- _STATED TASK_:
Rename "scientific name" to "species" in every one of the records below, changing nothing else. Leave the pictures out of your answer.

- _Data drawn from a collection_:
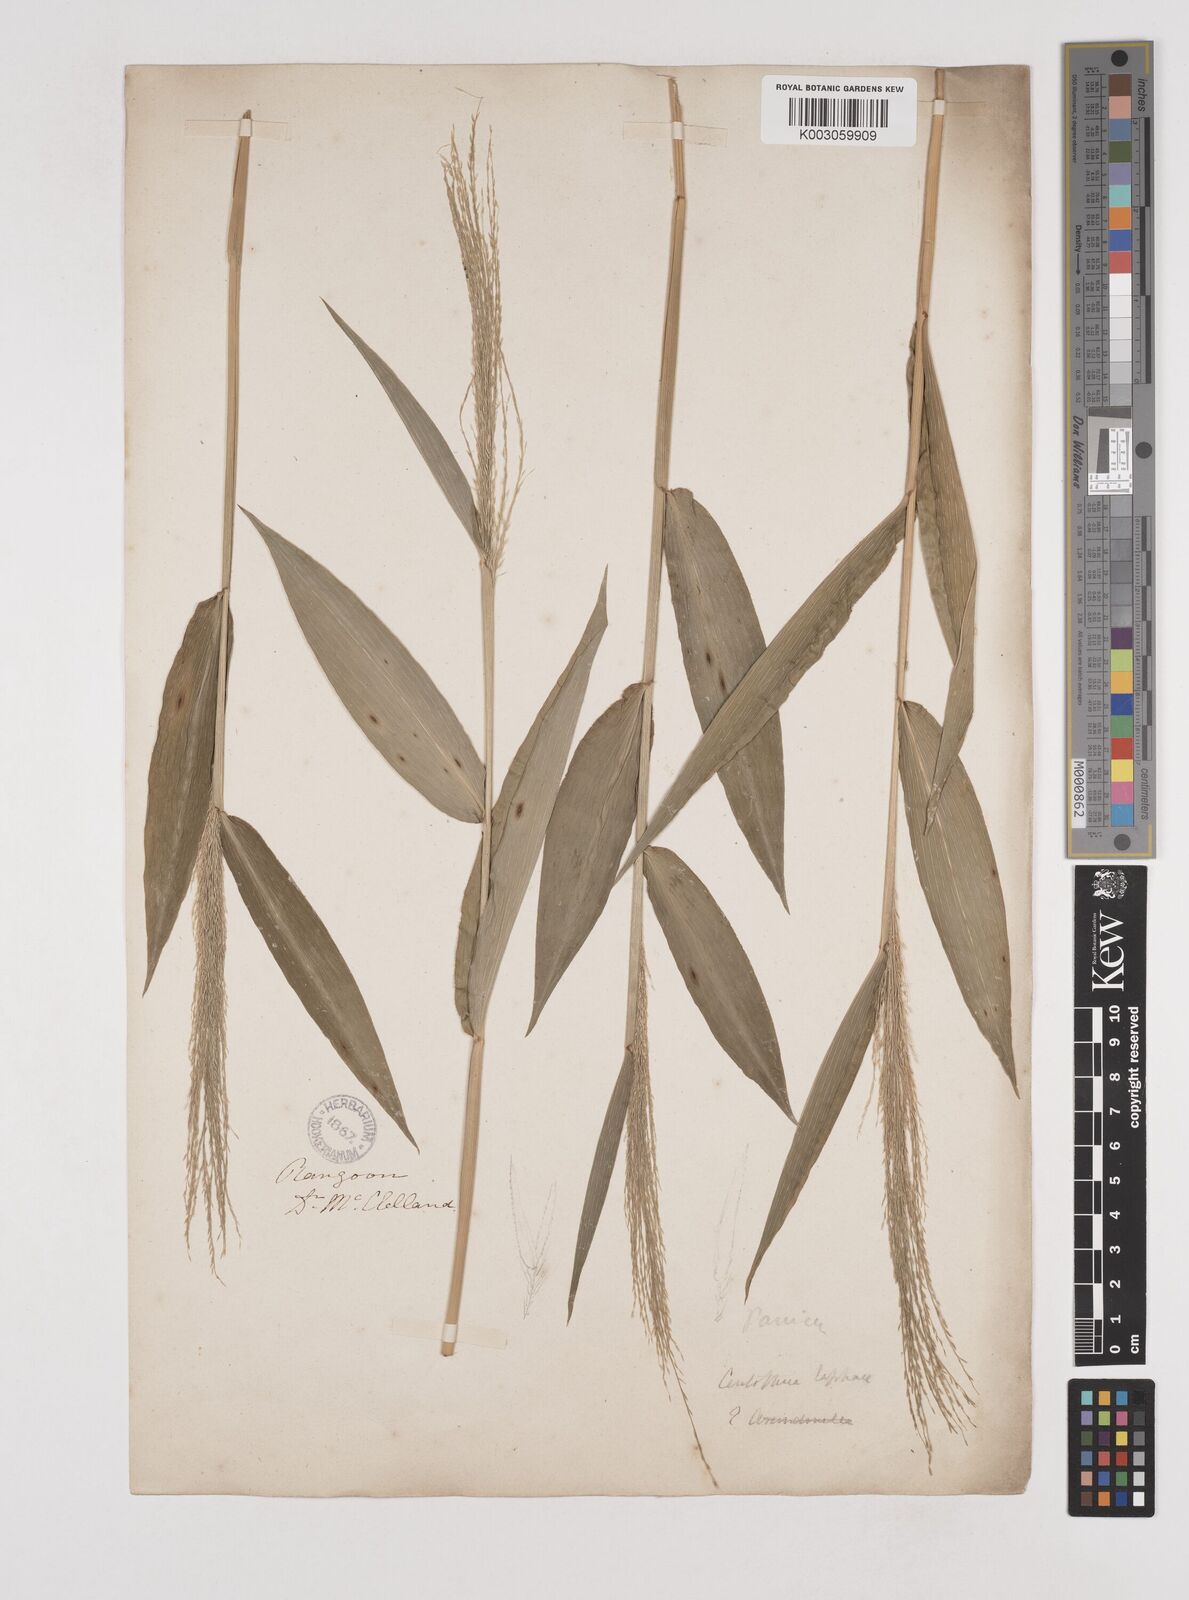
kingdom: Plantae
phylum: Tracheophyta
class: Liliopsida
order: Poales
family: Poaceae
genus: Centotheca
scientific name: Centotheca lappacea
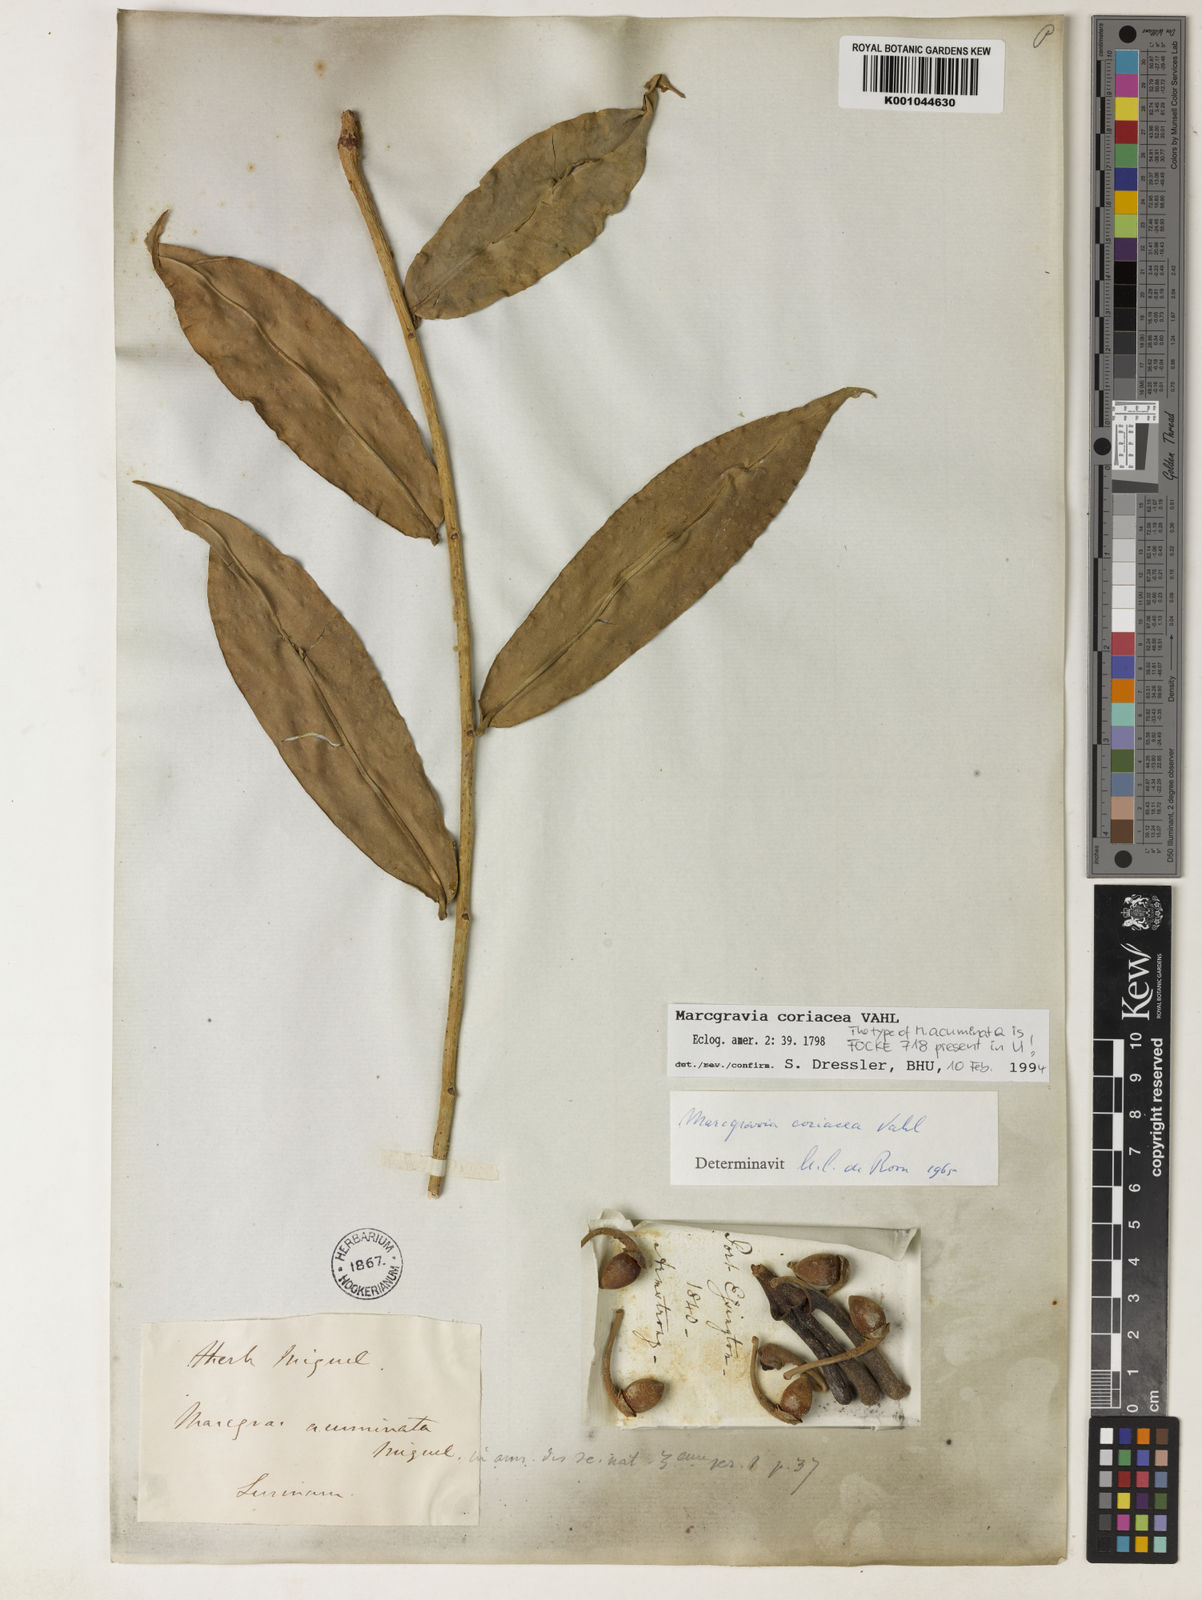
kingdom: Plantae
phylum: Tracheophyta
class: Magnoliopsida
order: Ericales
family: Marcgraviaceae
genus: Marcgravia
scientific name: Marcgravia coriacea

- _RESPONSE_:
kingdom: Plantae
phylum: Tracheophyta
class: Liliopsida
order: Poales
family: Poaceae
genus: Centotheca
species: Centotheca lappacea
kingdom: Plantae
phylum: Tracheophyta
class: Magnoliopsida
order: Ericales
family: Marcgraviaceae
genus: Marcgravia
species: Marcgravia coriacea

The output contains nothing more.